▶ [Exercise details]
Extend the forum discussion on token delegation in LDO+stETH dual governance, starting after its final post.

▶ [Source extract]

LDO+stETH dual governance

Today, I read an article written by Jeff Amico, who is the partner of a16z. In this article, he dives deep into how important and effective the “token delegation” can be on a DeFi protocol governance.

As we all know, governance participation is one of the vulnerabilities in our past governance practice. In the new governance mechanism, I think it is important to include the token delegation mechanism. The candidates should be widely nominated from the community members, which can represent different groups of interests.


Delegation is a complex topic.

On the one hand, it allows to overcome voter apathy and overall makes the governance more robust, so it’s definitely worth exploring for LDO governance.

On the other hand, it introduces one more dimension to the principal-agent problem and increases centralization risks of the governance, so it should be explored with caution especially given the current concerns around the LDO governance risks.

Where it definitely won’t work is stETH veto voting since stETH is not a governance token by design—it’s a claim on ETH that’s meant to be not only held but also used in the DeFi ecosystem, which is incompatible with the delegation mechanics incentives-wise (as well as from the technical perspective).


Definitely agree that stETH veto voting doesn’t need to be included in the delegation mechanism. Veto power held by stETH should be act as a guard of the governance system, which does not need to be frequently used.

▶ [Material supplied]
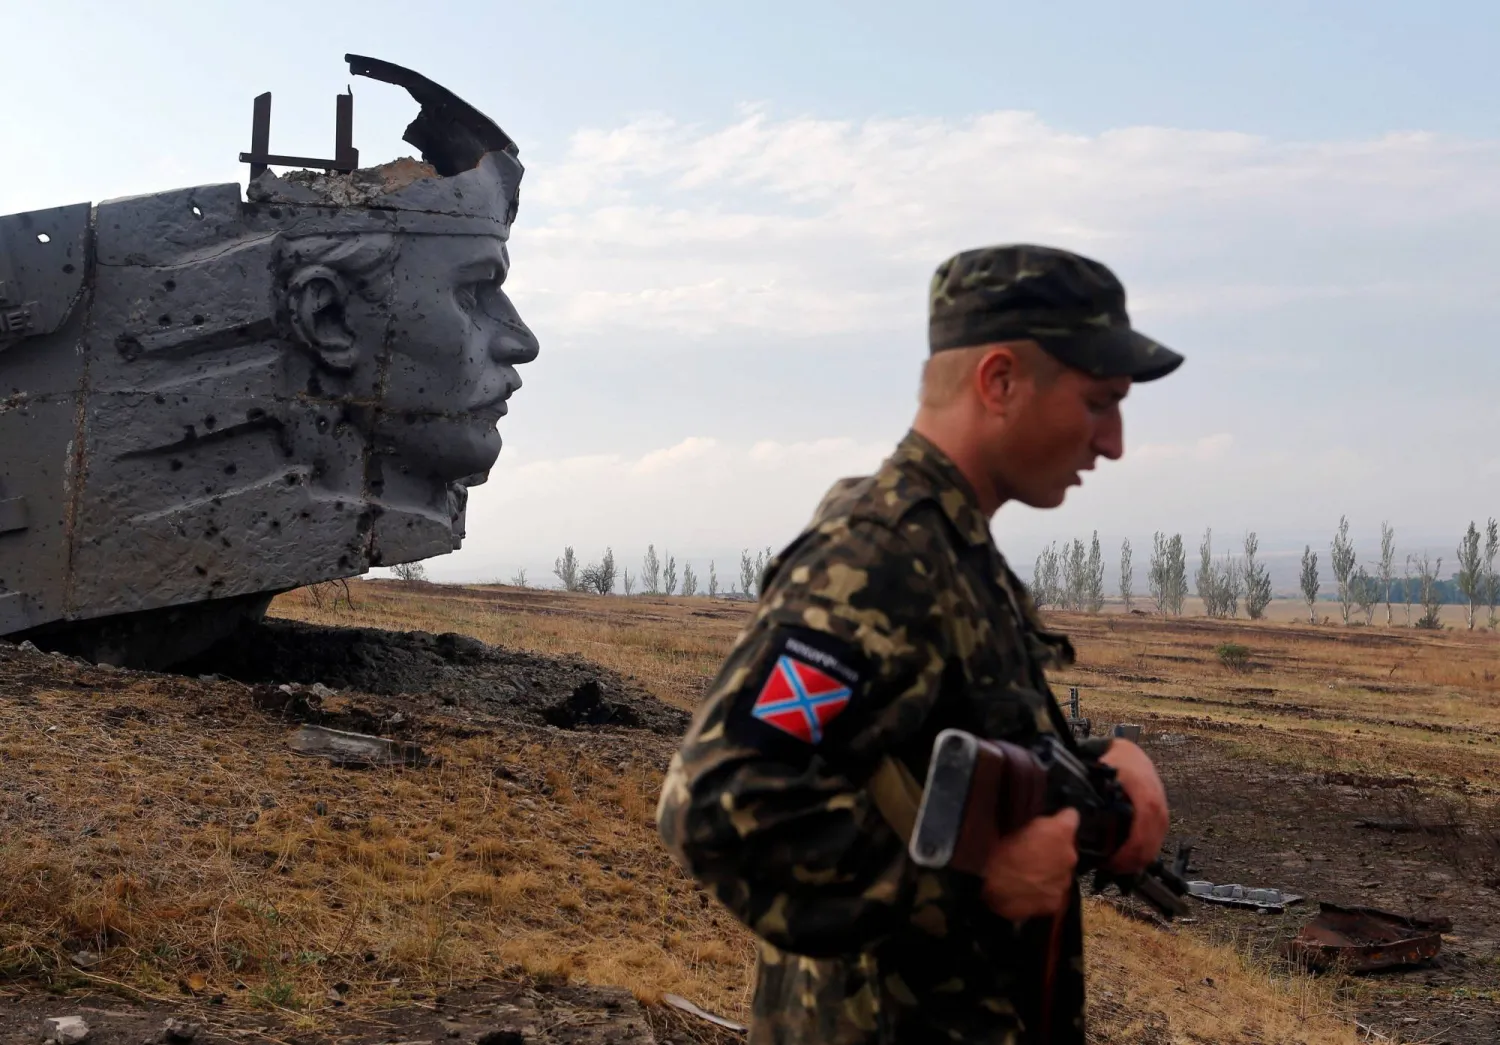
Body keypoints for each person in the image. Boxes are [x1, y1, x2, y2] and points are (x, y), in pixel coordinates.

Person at [656, 244, 1182, 1044]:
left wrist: (1099, 761)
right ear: (999, 381)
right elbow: (723, 801)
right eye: (1099, 401)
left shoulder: (952, 552)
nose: (1112, 441)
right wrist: (968, 881)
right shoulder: (878, 556)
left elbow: (932, 755)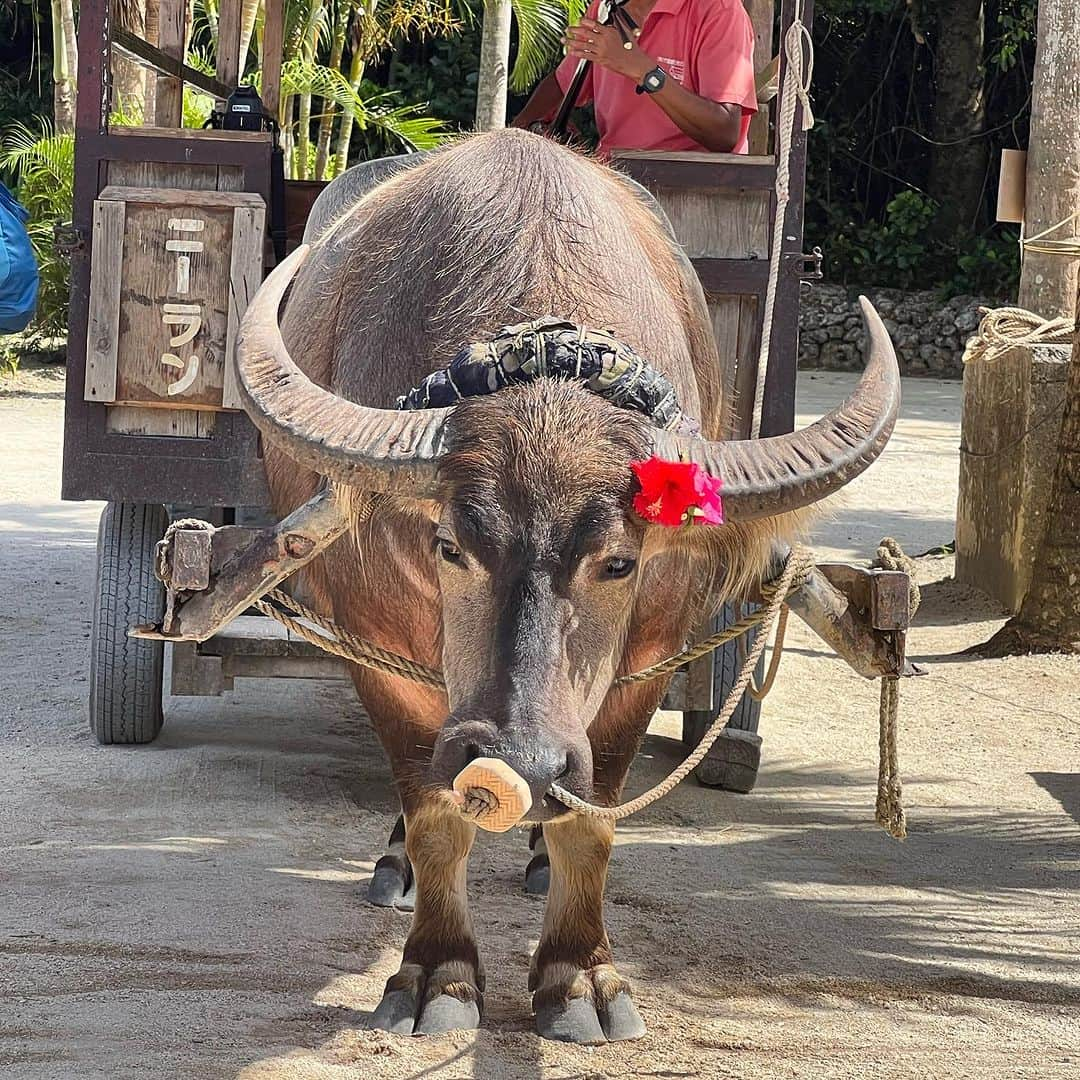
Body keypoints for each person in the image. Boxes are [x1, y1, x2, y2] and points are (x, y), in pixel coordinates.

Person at [512, 0, 758, 156]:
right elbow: (561, 84)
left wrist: (642, 70)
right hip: (616, 179)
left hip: (691, 185)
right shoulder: (605, 10)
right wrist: (518, 130)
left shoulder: (720, 11)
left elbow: (724, 133)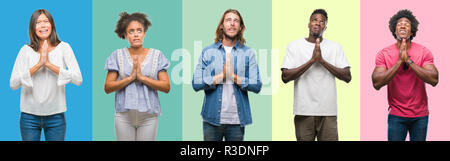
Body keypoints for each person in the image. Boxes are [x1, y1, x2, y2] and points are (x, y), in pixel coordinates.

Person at [10, 9, 83, 141]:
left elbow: (78, 79)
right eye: (38, 22)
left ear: (52, 25)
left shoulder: (64, 48)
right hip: (29, 117)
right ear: (33, 27)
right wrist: (38, 65)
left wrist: (49, 65)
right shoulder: (25, 50)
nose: (43, 25)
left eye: (46, 21)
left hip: (56, 117)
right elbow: (13, 83)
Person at [281, 9, 352, 141]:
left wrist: (322, 61)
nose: (317, 23)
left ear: (325, 26)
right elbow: (285, 77)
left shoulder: (335, 47)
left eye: (322, 21)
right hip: (304, 111)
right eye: (314, 20)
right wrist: (312, 60)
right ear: (308, 24)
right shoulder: (294, 46)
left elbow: (347, 76)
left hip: (328, 112)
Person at [192, 9, 262, 141]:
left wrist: (234, 77)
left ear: (240, 27)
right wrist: (221, 76)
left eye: (236, 21)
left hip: (237, 121)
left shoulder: (248, 53)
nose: (232, 24)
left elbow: (257, 85)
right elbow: (195, 83)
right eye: (228, 20)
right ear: (222, 26)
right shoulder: (208, 51)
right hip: (211, 119)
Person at [371, 9, 439, 141]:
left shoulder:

▶ [Task output]
On the other hand, it introduces one more dimension to the principal-agent problem and increases centralization risks of the governance, so it should be explored with caution especially given the current concerns around the LDO governance risks.

Could delegation mechanism raise the centralization risks? Yes, it does. But, based on the current $LDO token distribution conditions, the room of increase centralization risks is quite small.

Now the top 95 $LDO holders( including dex pools & cex wallets), which own at least 1M $LDO token, hold more than 93% voting power. All the rest as a whole just represented less than 7% voting power, which just a little surpassed the voting threshold. That’s why Lido governance now and then has been criticized as a centralized governance. The delegation mechanism may somehow reduce the gap and empower some of the community members to more actively participate in the governance process. We should avoid the tragedy of “the abandoned mid-west”.


I like VeLDO , I have lost so much on LDO , could u guys care about the ture value of ldo?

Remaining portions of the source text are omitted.